O segurança orinhense
Embora houvesse alguma preocupação com a segurança - o furto de galinha e de outros animais era comum - ainda não existia essa fobia por nos manter a salvo da ação de marginais. Tampouco existiam empresas de segurança ou agentes do poder público dispostos a emprestar suas horas de folga e experiência profissional para garantir a segurança patrimonial e pessoal do cidadão, da sua família e da sua empresa.
Eram poucas as empresas que mantinham um vigia noturno zelando por suas instalações. Além da reduzida força policial, a cidade contava apenas com alguns vigias noturnos autônomos. Penso que o voluntário se propunha a manter vigilância sobre determinadas ruas mediante mensalidade paga, também voluntariamente, pelos moradores da área. O apito estridente soando pelas noites ourinhense dava conta da presença do guarda noturno.
Por ocasião de eventos, em geral esportivos, sempre havia uma pessoa de confiança da diretoria ou organizador cuidando para que não houvesse “penetras”. A maioria eram moleques que se dispunham a “vazar” através das cercas e muros que vedavam precariamente os estádios do Operário e do Ourinhense. Nessas ocasiões já aparecia o guarda noturno fazendo “bico” durante o dia, com sua farda caqui, ou se contratava um “saqueiro”, homens fortes que faziam o transbordo de mercadorias dos caminhões para os vagões da ferrovia – impunham respeito, aliás como ocorre agora com os seguranças das casas noturnas..
No campo do Ourinhense, durante os jogos de domingo à tarde, quem se atrevesse a “vazar”, inevitavelmente ia deparar com o temido “Pescocinho”. Negro forte, desses atarracados sem muita altura, além dos braços musculosos, ainda carregava um cajado para dissuadir os incautos. Segundo a lenda, seu apelido decorria do pescoço curto e a cabeça pendida para um dos lados, por causa de um acidente de trabalho – ao amparar um saco de cereal de 60 quilos (pico de trinta*) os braços fraquejaram e sentiu-se na obrigação de sustentar a carga na cabeça - manteve o orgulho de não deixar a mercadoria cair, mas acabou sofrendo as conseqüências do ato impensado. Ainda assim, recuperada suas forças, voltou a carregar sacaria nos armazéns então existente ao lado da passagem de nível da rua do Expedicionário / Duque de Caxias.
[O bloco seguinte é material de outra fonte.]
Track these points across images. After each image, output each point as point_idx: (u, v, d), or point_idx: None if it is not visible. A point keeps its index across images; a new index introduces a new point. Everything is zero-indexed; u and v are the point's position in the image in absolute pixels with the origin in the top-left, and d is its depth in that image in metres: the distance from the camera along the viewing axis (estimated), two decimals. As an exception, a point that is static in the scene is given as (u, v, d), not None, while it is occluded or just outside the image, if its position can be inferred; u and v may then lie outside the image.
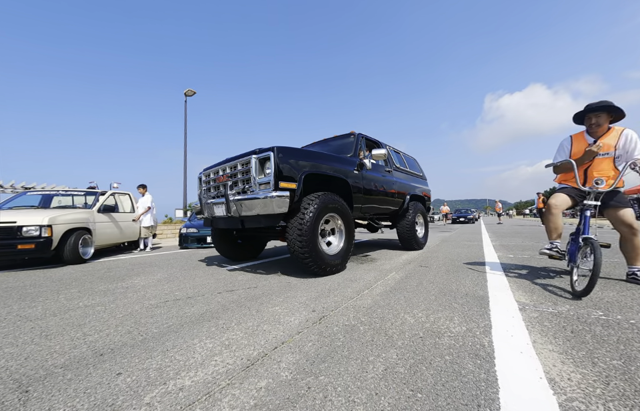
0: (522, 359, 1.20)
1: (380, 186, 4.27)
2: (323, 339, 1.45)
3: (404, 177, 5.28)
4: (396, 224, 5.06)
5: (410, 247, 5.01)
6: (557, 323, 1.58)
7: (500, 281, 2.58)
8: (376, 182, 4.18)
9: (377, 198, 4.21)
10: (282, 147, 2.88)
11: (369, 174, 4.04)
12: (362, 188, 3.80)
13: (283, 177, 2.80)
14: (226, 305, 2.06)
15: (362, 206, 3.85)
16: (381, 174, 4.43)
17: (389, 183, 4.57)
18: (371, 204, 4.08)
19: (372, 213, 4.31)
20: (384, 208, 4.46)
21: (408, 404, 0.94)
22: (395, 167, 5.01)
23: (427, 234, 5.64)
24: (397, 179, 4.90)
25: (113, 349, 1.40)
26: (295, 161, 2.97)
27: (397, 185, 4.82)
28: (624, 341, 1.34)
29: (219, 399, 0.99)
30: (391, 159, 4.98)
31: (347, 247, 3.32)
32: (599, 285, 2.36)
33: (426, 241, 5.53)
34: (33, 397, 1.03)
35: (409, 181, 5.41)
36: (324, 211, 2.99)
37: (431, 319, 1.70)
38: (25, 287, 2.90)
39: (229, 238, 4.30)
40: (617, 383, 1.03)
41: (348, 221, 3.35)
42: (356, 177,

No dia-a-dia era uma pessoa dócil, bem humorada e chefe de família exemplar.
Ao lado de “Pescocinho”, existiram outros saqueiros, personalidades curiosas pela simplicidade ou excentricidade que apresentavam. Ainda no Campo do Ourinhense, como torcedor assíduo, sempre aparecia o “Conde”. Exibia uma disposição incomum. Movido a alguns aperitivos, costumava postar-se no último degrau da arquibancada, em geral vazio por estar próximo do alambrado, e correndo de um lado para o outro mostrava todo seu entusiasmo e aos gritos incentivava o seu time do coração. Anos depois fui encontrá-lo em São Paulo – zelava por uma residência vizinha à casa do meu irmão Aureliano, no bairro do Pacaembu – ainda forte e bem humorado.
Outra figura inesquecível – merece capítulo a parte - foi “Paulão Mentiroso”. Indivíduo alto, de corpo esguio, fala cantada lembrando o caboclo mineiro, com as pernas longas andava sempre apressado. Quando indagado sobre o motivo da pressa, sem hesitar, fazia jus ao apelido respondendo com o ar compenetrado:- “ estou atrás do meu passarinho que fugiu com a gaiola e tudo “. Quando não, falava das suas pescarias:- “numa delas o peixe era tão grande e precisou empregar força que formou uma curva no rio, em outra falava que apenas a fotografia do peixe pesou dois quilos”.
Como registro, merece ser lembrado que os “saqueiros” formavam uma categoria organizada, inclusive possuíam uma sede na avenida Jacinto Sá, ao lado do Bar do senhor Ferreira, próximo da rua Maranhão. Certa noite, levado pela curiosidade da aglomeração no local, deparei com o jovem professor Franco Montoro, exibindo um farto bigode preto, então candidato a deputado estadual pelo PDC, discursando para os atentos trabalhadores – certamente foi eleito e tornou-se a consagrada expressão política nacional.
Sob o efeito da evolução da sociedade brasileira e sua modernização, dentre outras profissões – chapeleiro, alfaiate, tintureiro ... - os “saqueiros” também assistiram sua atividade esvaziar-se. No seu caso foram substituídos pela esteira mecânica, carregadeiras elétricas e transporte a granel, restando apenas a lembrança e saudade dos seus personagens !
* “pico de 30” - tamanho da pilha de sacos de café, milho, feijão ou arroz, formando 30 camadas, alcançava 15 a 20 metros de altura.